Hessdalen Wissenschaftliche Kampagne: 188 Beobachtungen in 5 Wochen
Vom 21. Januar bis zum 26. Februar 1984 führt das Projekt Hessdalen in Mittelnorwegen seine intensive wissenschaftliche Beobachtungskampagne durch. Ausgerüstet mit Radar, Kameras, Geigerzählern, Seismograph, Förstersonden-Magnetometer, Spektrumanalysator und Infrarotsichtgeräten zeichnet das Team 188 konkrete Beobachtungen auf. Davon sind 53 von ausreichender Qualität, um als gültige „Hessdalen-Phänomene“ zu gelten.
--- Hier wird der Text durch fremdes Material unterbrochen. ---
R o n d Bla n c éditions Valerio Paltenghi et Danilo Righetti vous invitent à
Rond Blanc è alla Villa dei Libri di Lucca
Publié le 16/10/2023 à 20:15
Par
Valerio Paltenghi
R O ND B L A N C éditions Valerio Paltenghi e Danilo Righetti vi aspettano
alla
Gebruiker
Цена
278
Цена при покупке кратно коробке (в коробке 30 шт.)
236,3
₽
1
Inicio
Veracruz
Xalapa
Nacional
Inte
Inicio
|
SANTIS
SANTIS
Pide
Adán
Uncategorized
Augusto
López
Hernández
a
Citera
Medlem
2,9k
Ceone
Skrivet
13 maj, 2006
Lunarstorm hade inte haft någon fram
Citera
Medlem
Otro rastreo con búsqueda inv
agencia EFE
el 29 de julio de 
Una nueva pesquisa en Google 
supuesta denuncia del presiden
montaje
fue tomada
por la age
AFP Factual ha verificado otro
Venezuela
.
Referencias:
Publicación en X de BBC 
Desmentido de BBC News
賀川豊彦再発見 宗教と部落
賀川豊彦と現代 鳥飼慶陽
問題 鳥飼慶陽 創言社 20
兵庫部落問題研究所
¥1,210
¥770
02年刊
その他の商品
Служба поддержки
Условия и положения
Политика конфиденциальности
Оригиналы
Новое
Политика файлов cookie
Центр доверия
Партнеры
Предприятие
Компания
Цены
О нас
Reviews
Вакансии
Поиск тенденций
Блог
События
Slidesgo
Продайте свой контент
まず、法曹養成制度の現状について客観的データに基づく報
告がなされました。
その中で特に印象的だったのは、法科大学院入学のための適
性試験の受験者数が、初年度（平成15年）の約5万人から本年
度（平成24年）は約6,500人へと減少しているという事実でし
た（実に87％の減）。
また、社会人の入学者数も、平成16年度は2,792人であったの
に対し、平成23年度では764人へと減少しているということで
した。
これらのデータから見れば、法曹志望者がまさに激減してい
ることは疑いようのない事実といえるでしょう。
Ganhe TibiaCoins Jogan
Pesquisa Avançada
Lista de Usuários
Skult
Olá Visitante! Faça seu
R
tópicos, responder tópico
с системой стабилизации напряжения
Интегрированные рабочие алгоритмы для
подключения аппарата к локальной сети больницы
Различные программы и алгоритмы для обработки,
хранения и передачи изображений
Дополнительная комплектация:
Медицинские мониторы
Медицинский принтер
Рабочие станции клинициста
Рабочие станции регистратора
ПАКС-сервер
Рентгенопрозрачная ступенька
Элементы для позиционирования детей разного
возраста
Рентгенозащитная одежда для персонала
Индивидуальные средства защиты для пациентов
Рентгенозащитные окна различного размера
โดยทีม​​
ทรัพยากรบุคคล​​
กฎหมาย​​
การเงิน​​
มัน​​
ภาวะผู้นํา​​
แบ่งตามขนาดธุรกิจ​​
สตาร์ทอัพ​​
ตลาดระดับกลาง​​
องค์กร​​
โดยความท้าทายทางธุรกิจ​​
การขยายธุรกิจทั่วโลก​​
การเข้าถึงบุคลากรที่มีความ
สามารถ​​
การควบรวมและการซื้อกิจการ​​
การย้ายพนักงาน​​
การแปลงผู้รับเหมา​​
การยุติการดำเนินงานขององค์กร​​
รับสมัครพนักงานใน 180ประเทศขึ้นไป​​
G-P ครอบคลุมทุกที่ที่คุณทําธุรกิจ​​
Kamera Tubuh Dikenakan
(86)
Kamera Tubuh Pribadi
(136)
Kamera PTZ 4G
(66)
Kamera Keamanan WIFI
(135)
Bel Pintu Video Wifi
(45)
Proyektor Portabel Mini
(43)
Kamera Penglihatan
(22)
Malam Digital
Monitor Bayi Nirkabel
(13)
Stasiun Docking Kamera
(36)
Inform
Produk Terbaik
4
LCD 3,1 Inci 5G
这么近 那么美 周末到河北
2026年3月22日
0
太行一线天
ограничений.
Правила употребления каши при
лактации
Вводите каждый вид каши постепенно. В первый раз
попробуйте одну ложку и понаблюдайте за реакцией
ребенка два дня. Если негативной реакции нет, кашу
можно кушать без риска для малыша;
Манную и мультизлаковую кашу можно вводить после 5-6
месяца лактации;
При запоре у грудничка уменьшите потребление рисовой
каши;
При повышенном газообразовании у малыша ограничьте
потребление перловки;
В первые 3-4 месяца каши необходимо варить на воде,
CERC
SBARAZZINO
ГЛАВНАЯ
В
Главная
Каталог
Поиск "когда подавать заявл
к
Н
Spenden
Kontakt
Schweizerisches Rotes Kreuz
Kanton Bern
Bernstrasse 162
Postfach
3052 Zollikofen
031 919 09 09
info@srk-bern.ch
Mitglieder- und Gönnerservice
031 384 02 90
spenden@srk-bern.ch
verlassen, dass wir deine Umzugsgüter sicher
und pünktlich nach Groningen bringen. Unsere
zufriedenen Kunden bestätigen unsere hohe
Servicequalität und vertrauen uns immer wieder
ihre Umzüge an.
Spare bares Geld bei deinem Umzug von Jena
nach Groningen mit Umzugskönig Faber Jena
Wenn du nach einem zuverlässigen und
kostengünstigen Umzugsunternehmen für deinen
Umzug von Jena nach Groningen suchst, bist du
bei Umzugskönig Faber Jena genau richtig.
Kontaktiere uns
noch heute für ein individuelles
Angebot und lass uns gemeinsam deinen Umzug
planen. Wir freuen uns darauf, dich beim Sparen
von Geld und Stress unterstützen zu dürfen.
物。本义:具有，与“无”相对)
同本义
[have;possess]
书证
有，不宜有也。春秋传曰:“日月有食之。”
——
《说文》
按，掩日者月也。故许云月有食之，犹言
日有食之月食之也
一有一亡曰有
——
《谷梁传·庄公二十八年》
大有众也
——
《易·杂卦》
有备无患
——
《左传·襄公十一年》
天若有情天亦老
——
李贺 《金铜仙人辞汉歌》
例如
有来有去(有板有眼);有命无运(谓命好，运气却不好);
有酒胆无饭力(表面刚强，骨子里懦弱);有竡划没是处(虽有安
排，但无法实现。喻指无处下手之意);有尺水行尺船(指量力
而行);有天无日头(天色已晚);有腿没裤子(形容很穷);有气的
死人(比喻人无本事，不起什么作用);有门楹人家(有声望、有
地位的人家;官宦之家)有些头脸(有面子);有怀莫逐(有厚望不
Drei Typen werden unterschieden: erstens weiße bis blauweiße Blitzlichter in großer Höhe, zweitens gelbe Lichter mit rotem Oberteil, mitunter blinkend, und drittens — am häufigsten — langsam ziehende, rundliche gelbweiße Lichter, die eine Stunde oder länger an einer Stelle stehen können. Radar- und Kamerabelege gelingen, mit Seismographen, Geigerzählern und Infrarotsichtgeräten dagegen nicht — was gegen eine Beteiligung geologischer Aktivität oder von Radioaktivität spricht. Die Objekte wirken „nicht nur intelligent, sondern schelmisch“: Die Kameras versagten „meist dann, wenn wir sie am dringendsten brauchten“.
Hintergrund
Vom 21. Januar bis 26. Februar 1984 führte Project Hessdalen im norwegischen Hessdalen eine Beobachtungskampagne durch. Die Projektunterlagen nennen 188 Beobachtungen; ein Teil davon wurde als hinreichend dokumentiert eingestuft. Zum Einsatz kamen unter anderem Radar, Kameras, Magnetometer und Spektroskopie. Die Zahl 188 bezeichnet Beobachtungen, nicht 188 bestätigte künstliche Raumfahrzeuge. Das Hessdalen-Phänomen bleibt eine Sammlung wiederkehrender, teils instrumentell erfasster Licht- und Himmelserscheinungen; aus den Messungen folgt keine bestimmte Herkunft.